[Pixel coordinate listings]
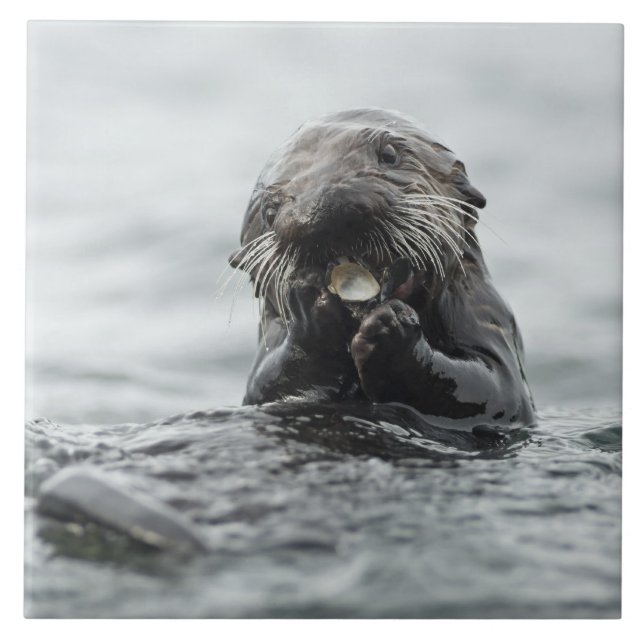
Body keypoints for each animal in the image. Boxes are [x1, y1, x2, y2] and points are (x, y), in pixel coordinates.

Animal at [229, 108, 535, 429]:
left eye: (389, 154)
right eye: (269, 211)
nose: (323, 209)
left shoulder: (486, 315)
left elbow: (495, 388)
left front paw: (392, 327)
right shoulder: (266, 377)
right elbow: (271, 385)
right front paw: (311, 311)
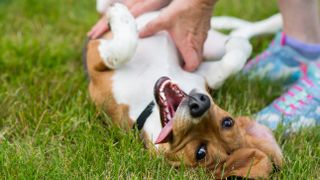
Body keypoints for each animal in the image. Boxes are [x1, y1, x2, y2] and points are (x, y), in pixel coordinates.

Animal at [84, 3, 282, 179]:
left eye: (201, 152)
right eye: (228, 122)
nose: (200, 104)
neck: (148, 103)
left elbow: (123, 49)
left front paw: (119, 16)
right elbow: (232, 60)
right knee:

» Work instruction
Copy every record exactly; no pictures.

» Reply
Body keypoints for each animal in the image. Boxes are [x1, y1, x2, y2] and points are (x, y), in pixel coordinates.

Animal at [229, 108, 535, 429]:
left eye: (389, 154)
right eye: (269, 211)
nose: (323, 209)
left shoulder: (486, 315)
left elbow: (495, 388)
left front paw: (392, 327)
right shoulder: (266, 377)
right elbow: (271, 385)
right front paw: (311, 311)
Body keypoints for each animal in the image. Boxes are [x1, y1, x2, y2] and points are (x, y), in pixel coordinates.

Animal at [84, 3, 282, 179]:
left eye: (201, 152)
right eye: (228, 122)
nose: (200, 104)
neck: (148, 103)
left elbow: (123, 49)
left front paw: (119, 16)
right elbow: (232, 60)
right knee:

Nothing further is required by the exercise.